# Downscan or regular Sonar fish finder?



## Bow-man (Apr 18, 2013)

Looking for a new fish finder and am looking at Lowrance or Humminbird. What are the opinions on either? What is better for central Ohio; the downscan imaging or traditional sonar?


----------



## Cajunsaugeye (Apr 9, 2013)

I'm in the same situation as you.My only hang up is the cone angle.I personally don't see the need if you're primarily fishing under 15-20 ft. of water as you'll be seeing VERY little bottom.Hopefully others will chime in and help us decide!

Sent from my VS870 4G using Ohub Campfire mobile app


----------



## StumpHawg (May 17, 2011)

I have both... My personal view is Lowrance downscan is well worth money and better on downscan!!!! After you go downscan on either there is no turning back to traditional. I love the Side Scan on each of the two also... Good Luck on which brand u choose...


----------



## Bimmer (Aug 12, 2011)

If you really want to find stumps, rockpiles, etc. look at the downscan. If you don't spend a lot of time looking for these I would just go with the sonar. I have a humminbird and for me I spend more time on the sonar, but that is due to lack of time and knowledge.


----------



## leeabu (Apr 10, 2004)

Looking for fish, or simply depth; conventional.
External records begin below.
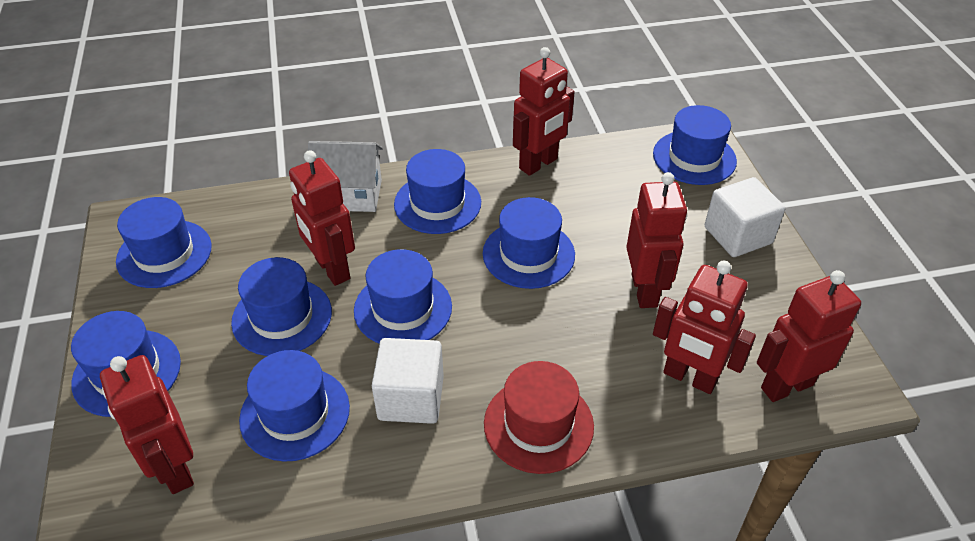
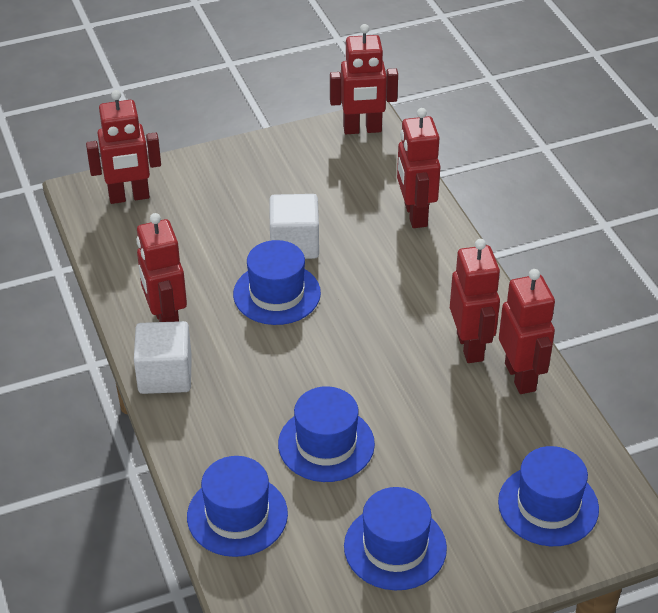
blue hat: [71,311,181,417] [116,197,212,288] [231,257,332,356] [239,350,350,462] [354,249,452,343] [394,149,481,234] [483,197,575,289] [653,105,737,185] = 8 -> [187,456,288,557] [233,240,321,325] [278,386,375,482] [344,487,447,590] [498,446,599,546] = 5
red hat: [484,361,594,474] = 1 -> none = 0
white house: [308,141,383,212] = 1 -> none = 0

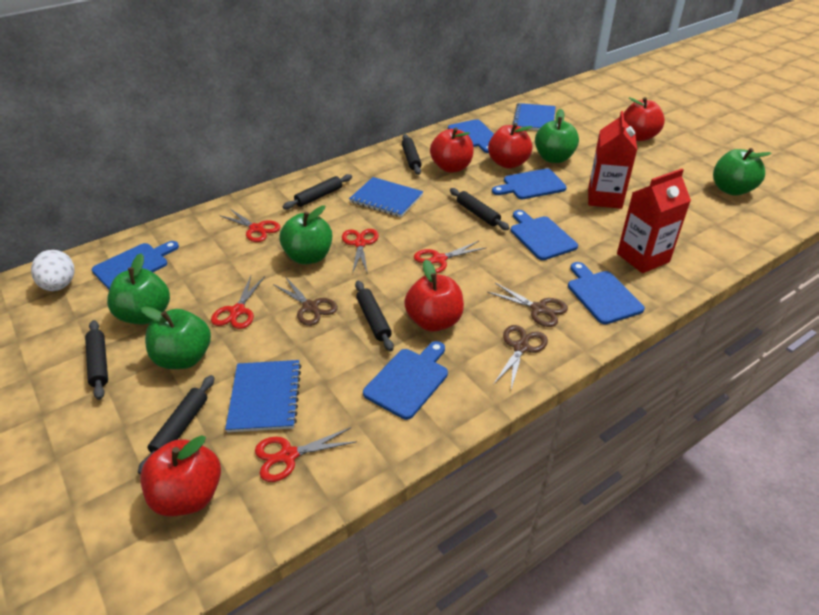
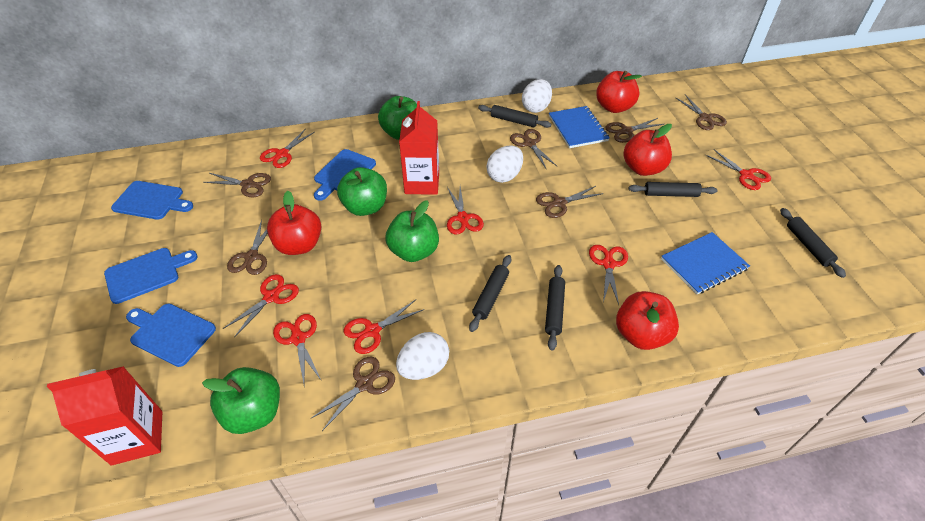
black rolling pin: [85,320,108,400] [138,375,214,474] [283,174,352,209] [355,281,394,352] [402,134,422,175] [450,188,509,230] = 6 -> [469,255,511,332] [478,105,551,128] [545,265,565,351] [629,182,718,197] [780,208,846,278] = 5
blue cutting board: [92,241,179,289] [363,341,448,420] [448,119,494,153] [492,169,567,199] [511,210,578,260] [568,262,645,324] = 6 -> [104,248,197,304] [111,181,193,220] [126,304,216,367] [314,149,376,201] = 4
blue notebook: [225,360,301,433] [349,177,423,217] [512,103,556,131] = 3 -> [549,106,610,148] [661,232,750,294] = 2
brown scissors: [273,276,338,326] [487,283,568,327] [493,325,548,389] = 3 -> [203,173,271,198] [227,220,268,275] [310,356,395,431] [510,129,558,170] [536,186,604,218] [605,118,664,143] [675,94,727,130] = 7
green apple: [107,253,170,324] [141,306,211,369] [279,205,332,264] [535,109,579,163] [713,148,772,195] = 5 -> [202,367,280,434] [337,167,387,216] [378,96,417,140] [385,200,439,262] = 4
red apple: [140,435,221,517] [404,259,464,332] [430,128,474,173] [488,123,532,169] [623,97,665,141] = 5 -> [267,191,321,255] [596,71,642,113] [616,291,679,350] [623,124,672,176] = 4
red scissors: [211,276,265,329] [220,209,280,242] [255,427,357,482] [342,229,379,274] [414,241,487,274] = 5 -> [223,274,299,337] [260,128,314,168] [273,314,321,384] [344,300,424,354] [447,186,484,235] [589,245,628,305] [706,149,771,190] = 7
white egg: [31,250,75,291] = 1 -> [396,332,449,380] [486,145,523,183] [522,79,552,113] = 3

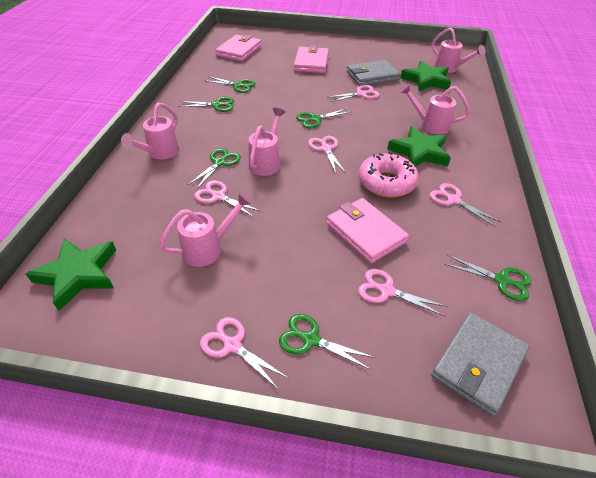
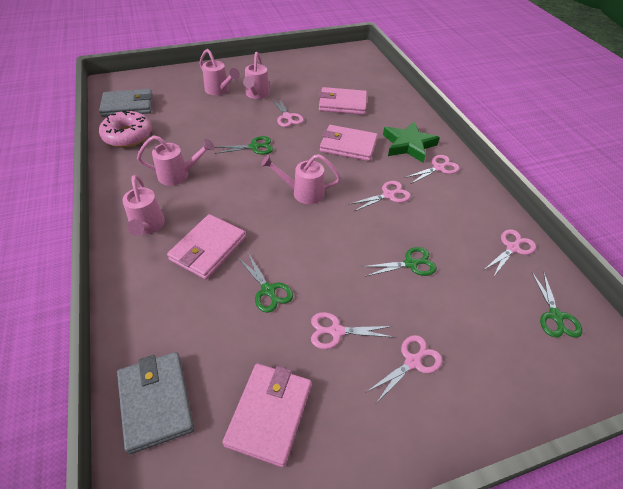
green scissors: [178,97,234,112] [188,148,241,189] [204,76,256,93] [279,314,376,370] [296,108,351,128] [444,255,531,301] = 6 -> [214,136,273,155] [238,253,293,313] [362,247,437,277] [532,271,582,337] = 4
green star: [25,238,116,311] [387,126,451,167] [400,61,451,92] = 3 -> [383,122,440,163] = 1
pink wallet: [216,35,262,61] [294,45,329,73] [326,198,409,264] = 3 -> [167,214,246,280] [222,363,312,467] [319,87,367,115] [320,125,378,161] = 4

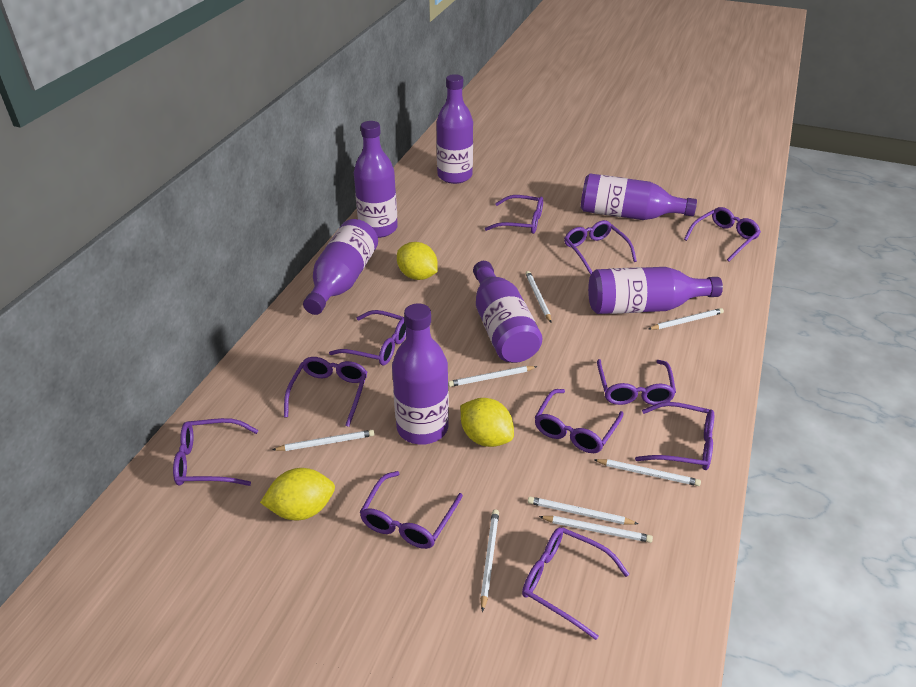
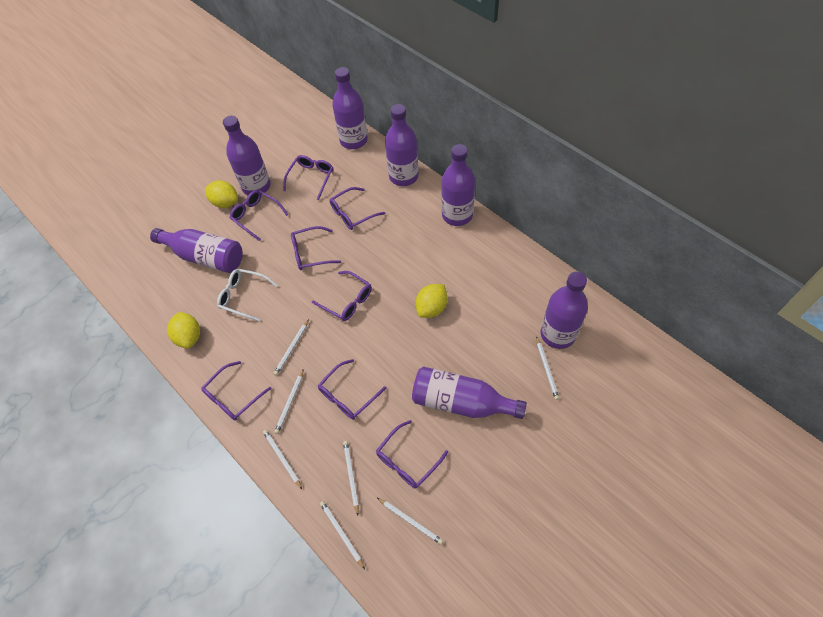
purple glasses: [173,418,259,486] [284,357,367,427] [329,310,407,365] [360,471,463,549] [485,195,543,234] [522,527,629,640] [534,389,623,453] [564,220,637,275] [597,359,676,405] [635,402,714,470] [684,207,761,261] = 11 -> [201,361,271,421] [230,190,288,241] [283,155,333,200] [291,226,341,270] [312,271,372,321] [318,359,386,419] [330,187,385,230] [376,420,448,489] = 8
white glasses: none = 0 -> [217,269,277,322] = 1
white pencil: [272,430,375,451] [448,366,537,387] [480,509,499,612] [525,271,551,322] [528,496,638,525] [539,516,653,543] [594,459,701,486] [648,308,724,329] = 8 -> [263,430,302,489] [273,319,309,376] [274,369,304,434] [320,501,365,569] [343,441,359,516] [377,498,443,545] [536,336,559,400] = 7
Looking for structure, downscan or sidescan


----------



## fished-out (Dec 20, 2005)

At lakes like Buckeye, St Mary's, Indian, Loramie, downscan is a waste of money--period. At Alum, Delaware and similar lakes, it'll matter more, but not much unless you have sidescan as well. Without sidescan, it's just a fancier interpretation of what regulare sonar already tells you--there's something down there that's different and should be fished. Also, at high speeds, sometimes bottom lock on down and side scan units can be a problem--think 45 MPH and higher. 

As to L vs H, L has better defined downscan images with dedicated crystals in most units, but God help you if have a problem as their customer service sucks and has for quite awhile. H has great customer service and is more leading edge, but has issues with their slow speed GPS directional positioning (i.e., it won't tell you what direction you're going at speeds less than about .5 MPH, a problem for slow trollers).


----------



## TomC (Aug 14, 2007)

At indian my bird has taken great down imaging pics! Take a look at i think it was the last indian lake thread, i put a few pics on there.


----------